Andy Critchlow, director of news for S&P Global Platts in Europe, the Middle East and Africa, described rising inflation and oil prices and their coincidence as a troubled moment in US President Joe Biden’s career, considering that the next Fed move is very important for energy prices.
In an interview with Al-Arabiya, Critchlow expected that oil prices would range between 70-80 dollars per barrel in 2022, referring to the estimates of S&P Global Platts, one of the experts, to the company’s expectations of supply and demand. He also explained that the equation of excess production capacity currently exists only in Saudi Arabia and the UAE.
He pointed to the level of inflation in the United States at 7%, to be a troubled moment recorded for the current US administration, especially in this critical period for the upcoming elections, explaining that Biden needs to strengthen his position, especially with the decline in his internal popularity recently, with inflation rising to these levels.
He considered that the rise in fuel, energy and gas prices increases the difficulties facing Biden. The nature of the move to be taken by the Federal Reserve (the US central bank).
He said that the Fed’s way of dealing with the current crisis with high inflation, its effects will not be confined to the United States only, but to all global markets, and of course it will be an important step for energy prices globally because the demand for oil depends mainly on the recovery of global economies, and therefore the change in monetary policy of the United States will be reflected on the liquidity that it Entering the market, which contributed to confronting the Corona pandemic.
raise interest
He described tightening monetary policies and neutralizing inflation by raising interest rates, as policies that will reflect on energy prices, and this is the most important question. Global demand is at 400,000 barrels per day at pre-pandemic levels, so we can simply say that the energy market this year will be the year of 100 million barrels per day or more.
And he considered that this is a positive thing for oil prices, so “our expectations for oil prices this year are to trade between 70 to 80 dollars a barrel, and we know that this expectation is somewhat conservative compared to the expectations of others, but there is a lot of uncertainty here, everyone knows the Fed’s tendency to raise interest rates.” Between three to four times this year, but we lack previous experiences similar to the current situation.”

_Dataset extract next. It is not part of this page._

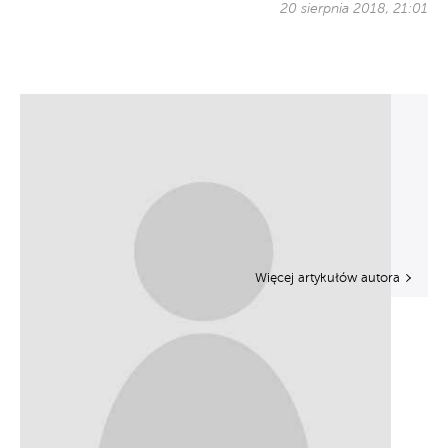
20 sierpnia 2018, 21:01
Więcej artykułów autora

He stressed that the banks’ positive outlook on the expected prices, especially when talking regarding prices above $100 a barrel, is motivated by the presence of high interest rates in the United States, which will be reflected on the economies of the OPEC and OPEC Plus countries, especially in the Gulf, and here we must remember that the Gulf economies are in Saudi Arabia. The UAE and Kuwait and their currencies are linked to the dollar, so the rise in US interest rates may affect inflation in the Gulf countries because it will limit the money supply at a time when these countries need to increase the money supply at the present time.